Noke Bluetooth PadlockAugust 22, 2014
By Lance Powers
Smartphones using Bluetooth are taking over where locks and keys used to rule. Smartphones are quickly becoming our new keys. With them we can now open gates, front doors and alert our house that we have arrived home. FUZ Designs has created the next Bluetooth proximity device...a keyless padlock. Although it can be used to lock anything, FUZ designed it knowing that many people would use it as a bike lock. It's got some pretty nice features.
While the Noke looks very similar to a standard dial padlock (without the dial), it has a whole bunch of extra features. Probably the best feature is that you don't have to spin a number dial to open it. Once it's paired to your smarthphone, you simply have to press the shackle and it opens automatically.
When the shackle is pressed, the Noke wakes up and searches for your smarthphone (or another smartphone that you've permitted to open the lock) within a 10 foot radius. If found, the lock opens immediately. You don't need to pull your phone out of your pocket or purse to make this work.
If you or your phone is going to be within the 10 foot radius of the lock and you don't want it to open automatically, you can turn off the auto-unlock feature. When auto-unlock is off, you can open the lock through the phone app or by using the Quick-Click code.
The Quick-Click code is a unique idea. Basically, it's a preset code that allows you to open the lock if your phone is dead or not with you. The Quick-Click code is actually akin to Morse code. By pressing or tapping the lock shackle in short or long bursts (just like you would with a telegraph key) you can enter the code.

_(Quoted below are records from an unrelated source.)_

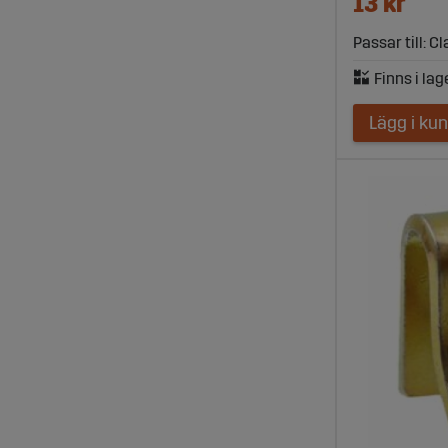
13 kr
Passar till: C
Lägg i ku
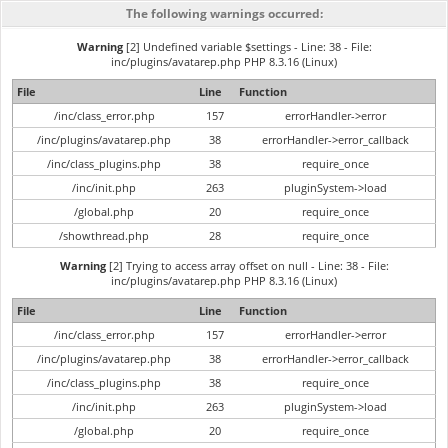
The following warnings occurred:
Warning
[2] Undefined variable $settings - Line: 38 - File:
inc/plugins/avatarep.php PHP 8.3.16 (Linux)
File
Line
Function
/inc/class_error.php
157
errorHandler->error
/inc/plugins/avatarep.php
38
errorHandler->error_callback
/inc/class_plugins.php
38
require_once
/inc/init.php
263
pluginSystem->load
/global.php
20
require_once
/showthread.php
28
require_once
Warning
[2] Trying to access array offset on null - Line: 38 - File:
inc/plugins/avatarep.php PHP 8.3.16 (Linux)
File
Line
Function
/inc/class_error.php
157
errorHandler->error
/inc/plugins/avatarep.php
38
errorHandler->error_callback
/inc/class_plugins.php
38
require_once
/inc/init.php
263
pluginSystem->load
/global.php
20
require_once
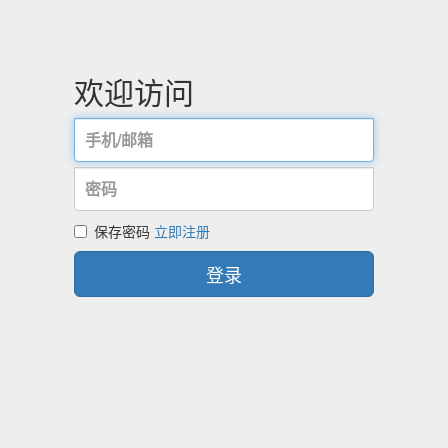
欢迎访问
保存密码
立即注册
登录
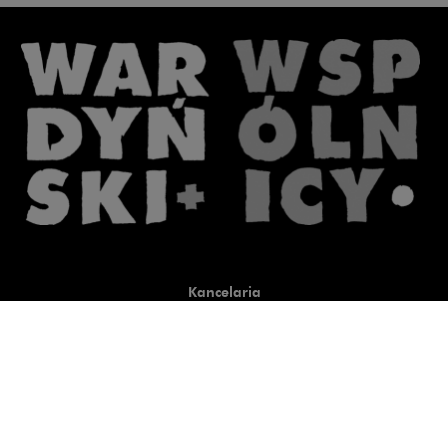
Kancelaria
Co robimy
O nas
Prawnicy
Wiedza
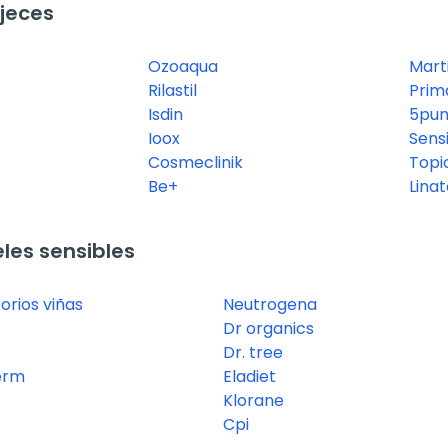
jeces
Ozoaqua
Mart
Rilastil
Pri
Isdin
5pun
Ioox
Sensi
Cosmeclinik
Topi
Be+
Linat
les sensibles
orios viñas
Neutrogena
Dr organics
Dr. tree
erm
Eladiet
Klorane
Cpi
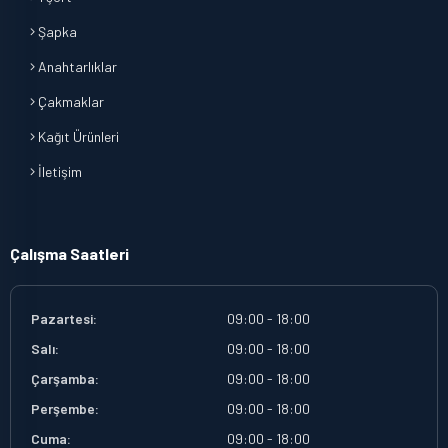
Şapka
Anahtarlıklar
Çakmaklar
Kağıt Ürünleri
İletişim
Çalışma Saatleri
Pazartesi:
09:00 - 18:00
Salı:
09:00 - 18:00
Çarşamba:
09:00 - 18:00
Perşembe:
09:00 - 18:00
Cuma:
09:00 - 18:00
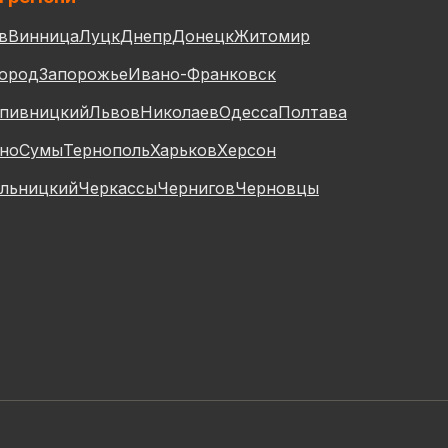
в
Винница
Луцк
Днепр
Донецк
Житомир
ород
Запорожье
Ивано-Франковск
пивницкий
Львов
Николаев
Одесса
Полтава
но
Сумы
Тернополь
Харьков
Херсон
льницкий
Черкассы
Чернигов
Черновцы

The battery in the Noke is supposed to last about a year and is easily replaceable without tools. But what happens if the battery dies and the lock doesn't respond to you? FUZ says that there is a simple way to "jump-start" the lock with an external battery. (We're wondering if somebody could purposely destroy the lock by zapping it with too much voltage or reverse polarity?)
The lock works with a phone app that offers some nice features. If you need to give somebody else access to the lock, you can set them up with permanent access or one-time access. The app will also alert you when the lock has been opened and by whom, including a history log if you want to use the lock in a scenario where multiple people have access to it.
Because FUZ expects that many folks will use this lock on bicycles, they have created a special cable and lock mount that connects to the seat post or bike tube.
The Noke is currently available via their Kickstarter page for $59, which is $30 off the expected retail price.